Radical honesty is what I’m talking about, and it’s a concept that I’ve written about in the past. I’ve always been interested in it. It’s essentially the fine art of going around telling the truth, of being honest instead of dishonest.

We’re often dishonest every single day, telling people ‘little white lies’ because we don’t want to upset people or we want to avoid conflict. Radical honesty is about being honest in the moment, and then being present with the people who you’re being honest with, working through whatever issues might have arisen as a result of the honesty, and getting past those issues to a deeper level of authenticity within the relationship. It’s a means of developing better relationships with the people around you, whether they’re your spouse or family, or workmates or a boss.

But most people are too afraid of the consequences of their honesty, so they avoid it and engage in dishonesty instead. It’s safer. By telling lies, you don’t have to deal with someone being upset at you or because of you.

You know what? I like the idea of upsetting people. I do it all the time. I share my honest thoughts, opinions or statements, sometimes knowing that what I say will upset the person I’m talking to. But I do it so that I can get past the issue that I know will be challenging for them, so that we can get to the other side and talk honestly, rather than avoid it altogether.

It’s a means of developing stronger, more intimate relationships with people.

As I mentioned above, most people are too afraid of the consequences, so they tell lies instead. I don’t like this because it feels like such a deceptive way of living life. You’re literally living a lie, all the time.

I share my thoughts witn people around me, whether they’re my wife or friends or work colleagues. I say things as I see them. I say what I think. It’s my style, and I enjoy it. I also enjoy the honest and deep relationships I develop with people as a result of sharing honestly with them.

Some people appreciate my honesty – they usually become very close to me, and we have some awesome relationships. Other people find my honesty too confronting for them, and they can’t deal with it. They might find me ‘daunting’ (as I learned one work colleague felt about me a couple years ago). They might decide it’s better for them to avoid me.

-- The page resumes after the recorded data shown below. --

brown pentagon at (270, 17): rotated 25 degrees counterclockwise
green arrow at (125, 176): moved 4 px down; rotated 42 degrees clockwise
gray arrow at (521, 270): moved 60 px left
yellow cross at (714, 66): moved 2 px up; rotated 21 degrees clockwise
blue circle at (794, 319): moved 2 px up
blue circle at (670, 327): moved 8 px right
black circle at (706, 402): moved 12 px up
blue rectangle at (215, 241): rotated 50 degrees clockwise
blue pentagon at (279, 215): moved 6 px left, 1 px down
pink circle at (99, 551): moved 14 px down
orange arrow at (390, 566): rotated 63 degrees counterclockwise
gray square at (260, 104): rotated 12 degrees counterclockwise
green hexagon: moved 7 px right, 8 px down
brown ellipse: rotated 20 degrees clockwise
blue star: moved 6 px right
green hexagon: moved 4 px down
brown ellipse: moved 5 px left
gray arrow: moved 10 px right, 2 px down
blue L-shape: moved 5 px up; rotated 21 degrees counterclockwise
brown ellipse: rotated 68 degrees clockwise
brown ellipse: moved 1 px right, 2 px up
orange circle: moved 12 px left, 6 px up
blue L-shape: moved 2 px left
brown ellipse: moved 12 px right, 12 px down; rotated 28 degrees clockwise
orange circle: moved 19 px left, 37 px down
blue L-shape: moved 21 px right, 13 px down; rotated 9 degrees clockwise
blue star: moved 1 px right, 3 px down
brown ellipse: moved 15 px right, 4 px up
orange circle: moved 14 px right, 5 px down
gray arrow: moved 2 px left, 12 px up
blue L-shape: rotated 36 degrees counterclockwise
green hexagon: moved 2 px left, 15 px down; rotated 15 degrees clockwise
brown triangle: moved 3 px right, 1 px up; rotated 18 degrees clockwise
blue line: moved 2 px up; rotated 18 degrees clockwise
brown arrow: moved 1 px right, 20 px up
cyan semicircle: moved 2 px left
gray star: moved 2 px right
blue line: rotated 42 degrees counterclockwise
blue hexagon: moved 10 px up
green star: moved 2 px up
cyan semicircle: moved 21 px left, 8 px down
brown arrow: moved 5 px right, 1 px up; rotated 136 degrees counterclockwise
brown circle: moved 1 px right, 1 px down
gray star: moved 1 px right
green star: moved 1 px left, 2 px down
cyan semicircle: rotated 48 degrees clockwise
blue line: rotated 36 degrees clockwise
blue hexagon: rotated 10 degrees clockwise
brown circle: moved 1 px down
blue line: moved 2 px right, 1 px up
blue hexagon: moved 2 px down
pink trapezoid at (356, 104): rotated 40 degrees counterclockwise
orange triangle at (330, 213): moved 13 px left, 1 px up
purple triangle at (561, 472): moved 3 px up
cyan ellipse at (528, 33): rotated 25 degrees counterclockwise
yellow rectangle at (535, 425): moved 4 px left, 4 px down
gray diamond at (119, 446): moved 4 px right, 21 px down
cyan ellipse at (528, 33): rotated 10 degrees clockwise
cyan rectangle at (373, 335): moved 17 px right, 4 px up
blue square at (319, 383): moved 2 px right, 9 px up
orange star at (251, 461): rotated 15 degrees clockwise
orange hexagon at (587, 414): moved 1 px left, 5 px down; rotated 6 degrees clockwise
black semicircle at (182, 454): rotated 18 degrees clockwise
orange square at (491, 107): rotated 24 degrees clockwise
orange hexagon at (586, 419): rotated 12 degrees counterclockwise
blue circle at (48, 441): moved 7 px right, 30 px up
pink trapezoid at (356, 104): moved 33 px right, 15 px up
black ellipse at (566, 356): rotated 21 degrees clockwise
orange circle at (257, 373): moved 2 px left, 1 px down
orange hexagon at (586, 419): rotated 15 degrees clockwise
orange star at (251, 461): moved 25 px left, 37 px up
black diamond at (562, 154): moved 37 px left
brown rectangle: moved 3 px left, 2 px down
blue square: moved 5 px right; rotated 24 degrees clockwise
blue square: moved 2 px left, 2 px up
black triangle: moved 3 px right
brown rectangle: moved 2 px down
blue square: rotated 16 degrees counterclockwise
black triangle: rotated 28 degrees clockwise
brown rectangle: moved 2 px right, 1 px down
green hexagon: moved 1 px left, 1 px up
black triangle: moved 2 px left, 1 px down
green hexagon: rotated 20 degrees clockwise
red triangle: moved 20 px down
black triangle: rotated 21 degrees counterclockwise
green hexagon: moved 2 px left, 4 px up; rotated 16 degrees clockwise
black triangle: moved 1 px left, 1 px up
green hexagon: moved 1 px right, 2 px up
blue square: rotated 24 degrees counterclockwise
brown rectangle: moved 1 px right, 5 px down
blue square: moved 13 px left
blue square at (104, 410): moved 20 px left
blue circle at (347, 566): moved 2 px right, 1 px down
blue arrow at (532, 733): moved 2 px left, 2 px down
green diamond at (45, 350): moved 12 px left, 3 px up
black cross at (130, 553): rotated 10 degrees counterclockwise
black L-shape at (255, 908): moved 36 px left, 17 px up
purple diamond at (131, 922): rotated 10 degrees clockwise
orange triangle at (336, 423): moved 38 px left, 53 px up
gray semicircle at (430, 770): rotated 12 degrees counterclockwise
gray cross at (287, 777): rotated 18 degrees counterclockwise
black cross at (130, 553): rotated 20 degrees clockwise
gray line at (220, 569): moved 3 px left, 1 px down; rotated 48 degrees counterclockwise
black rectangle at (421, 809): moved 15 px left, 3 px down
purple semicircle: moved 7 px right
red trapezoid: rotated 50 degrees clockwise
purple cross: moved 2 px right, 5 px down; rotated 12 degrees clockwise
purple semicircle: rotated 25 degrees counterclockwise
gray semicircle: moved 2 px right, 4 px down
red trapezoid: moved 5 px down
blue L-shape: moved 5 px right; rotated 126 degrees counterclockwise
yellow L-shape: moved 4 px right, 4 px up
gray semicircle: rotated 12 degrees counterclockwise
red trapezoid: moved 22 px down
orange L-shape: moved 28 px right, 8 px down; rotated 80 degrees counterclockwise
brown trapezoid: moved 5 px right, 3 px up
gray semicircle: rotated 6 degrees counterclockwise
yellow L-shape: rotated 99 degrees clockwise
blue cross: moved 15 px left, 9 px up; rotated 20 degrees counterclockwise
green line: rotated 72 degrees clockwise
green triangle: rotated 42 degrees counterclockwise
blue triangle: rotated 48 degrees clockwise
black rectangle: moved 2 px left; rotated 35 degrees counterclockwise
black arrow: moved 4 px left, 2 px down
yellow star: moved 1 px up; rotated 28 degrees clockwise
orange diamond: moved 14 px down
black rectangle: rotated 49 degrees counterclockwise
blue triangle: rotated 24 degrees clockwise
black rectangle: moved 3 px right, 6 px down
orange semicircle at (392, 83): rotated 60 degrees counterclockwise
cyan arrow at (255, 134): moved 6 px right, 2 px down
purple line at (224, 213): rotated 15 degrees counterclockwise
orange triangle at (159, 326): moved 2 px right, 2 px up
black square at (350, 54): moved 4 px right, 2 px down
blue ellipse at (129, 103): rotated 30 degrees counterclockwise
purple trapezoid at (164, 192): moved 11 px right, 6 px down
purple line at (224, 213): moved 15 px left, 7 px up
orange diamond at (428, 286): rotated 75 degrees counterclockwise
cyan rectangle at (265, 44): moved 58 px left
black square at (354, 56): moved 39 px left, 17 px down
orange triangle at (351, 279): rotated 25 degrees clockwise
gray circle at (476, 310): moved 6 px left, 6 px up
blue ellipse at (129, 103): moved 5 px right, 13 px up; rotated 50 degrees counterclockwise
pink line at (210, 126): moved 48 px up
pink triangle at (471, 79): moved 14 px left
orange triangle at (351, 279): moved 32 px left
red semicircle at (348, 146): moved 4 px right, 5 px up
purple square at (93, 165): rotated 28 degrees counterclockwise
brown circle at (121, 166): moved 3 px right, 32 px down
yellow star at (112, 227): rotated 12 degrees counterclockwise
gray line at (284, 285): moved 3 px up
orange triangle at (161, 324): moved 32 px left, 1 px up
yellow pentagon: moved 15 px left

And I’m ok with that. I don’t need to make friends with everyone I meet, and I really don’t want to. I want to make friends with those who value and appreciate honest, authentic relationships, and who want to spend more time with me because of my honesty, rather than because of my dishonesty.

It’s probably why I also prefer to spend time with people that appreciate deep and meaningful conversations, because in those conversations lies authentic honesty. People that prefer shallow, meaningless conversations are people who make me feel like they’ve got something to hide. They want to talk about meaningless subjects like sport or the weather or reality TV because authentic honesty is something they’d rather avoid.

This might be because they don’t want to get hurt, or they’re aware that their repressed anger about things in their life could frame their honesty in ways that might be hurtful, so they feel it’s better to just avoid it altogether.

And while I understand their need for dishonesty in their relationships, even if it’s just ‘little white lies’, I prefer not to be around them if they want to be dishonest with me as well.

Life is too short, and I’d rather spend my life with people who share my values – and my honesty – than with people who don’t.